鉾ヶ岳という山の良さは水にある。均整の取れた美しい水線を良く見てほしい。これに感激しない人間は沢ヤとはいえないだろう。また谷が深い上、藪が発達していて衛星写真で偵察できないのも素晴らしい。山体は文献を調べた限り石英閃緑斑岩を主として、一部に泥岩および砂岩を含む能生谷層を挟んでいるようだ。島道川に降り立ち川原を観察すると、海谷にあるようなクッキーのように分解する泥岩が幾つもみられるだろう。能生谷層は地すべりが多発する地層として知られている。硬い岩体と脆い岩体が接近している場合、同一水系でも各支沢で遡行の性質が大きく異なる事がある。谷ごとにキャラクターが有る山域は非常に魅力的だ。そういった面で頸城の山や立山周辺はとても面白いフィールドである。

島道川藤内沢は島道鉱泉に最も近い温泉マークの有る沢だ。しかしこの藤内沢は地形図からは想像できないような難渓である。ゴルジュを正面突破した場合には滝ノ内沢に匹敵する困難となるのは間違いない。入渓してまず気がつくのは森林の発達だろう。丁字滝谷がガレで覆われていたのとは対照的だ。この安定した地盤から藤内沢では能生谷層は優位でないことが推察される。序盤から水量は非常に少ないのだが、ゴルジュは発達しているのが不思議だ。そこからゴルジュ内を滝、滝、滝と一切緩み無く高度を上げていく。遡行時は素早く直登可能な滝は登ったが、時間の掛かる滝は巻いた。滝ノ内沢との違いは巻きが比較的容易に可能な点といえる。一方、それがゴルジュ内の解明を妨げているともいえる。筆者らは登山道が合流する下部ゴルジュまでしか遡行していない。上部ゴルジュの遡行、下降による本谷の全貌解明も今後楽しみたい。

<アプローチ>
入浴客の邪魔にならないよう島道鉱泉の手前の広場に駐車しよう。下部ゴルジュ内に幕営適地といえる場所は無いが、登山道が横切る地点は泊れるだろう。左にはスラブが広がり直ぐ上には堰堤があるので驚くはず。この周辺で水と天然ガスを島道鉱泉まで引いているようだ。上部ゴルジュの幕営点は不明である。下山は登山道を利用するのが楽である。朝方に富山から国道8号線で大体2時間30分で能生に着くと思う。時間を優先したい方は北陸道を利用すると良い。

<装備>
カム一式、ピトン各種、鐙。真剣にゴルジュ突破を狙うのでればクライミングシューズとボルトキットもあったほうが良いと思う。

<快適登攀可能季節>
8月中旬~10月上旬。残雪が無くなり日も長い8月下旬~9月がベストだろう。

<温泉>
島道鉱泉:入山口にある鄙びた温泉。鉱泉だが近くから採取される天然ガスで加温している。一応入浴は17:00までとなっている。500円也

大平やすらぎ館:ゴルフ場に併設されている温泉。泉質は島道鉱泉と異なる。400円也。日帰り入浴は18:30までなので残業の場合は注意である。

<博物館など>
フォッサマグナミュージアム:地学系の博物館で興味深い展示に見入ってしまう。ここでは石の鑑定も行っているので、山で見つけた気になる石を鑑定してもらおう!(一人10個までです)
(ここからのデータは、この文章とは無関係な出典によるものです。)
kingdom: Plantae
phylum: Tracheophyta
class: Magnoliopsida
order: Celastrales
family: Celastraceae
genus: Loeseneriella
翡翠園:散策可能な日本庭園。よく考えられていて、どこから見ても趣が有る。島根県足立美術館の作庭が有名な中根金作による庭園である。構成から考察するに、彼はあの巨大なヒスイ原石を嫌悪していたのではないかと邪推してしまう。

玉翠園:同じく中根金作による庭園。こちらは観覧庭園でガラス越しにしか眺めることは出来ない。柔らかな丘による高低が印象的。

糸魚川市民図書館:糸魚川市、能生町の郷土史は重厚な作りで読み応えが有る。青海町の郷土史は発刊は古いがシニカルな語り口が面白い。ジオパーク関連資料も豊富で嬉しい。なお、能生町、青海町にも分館があるのでそちらでも資料は閲覧可能である。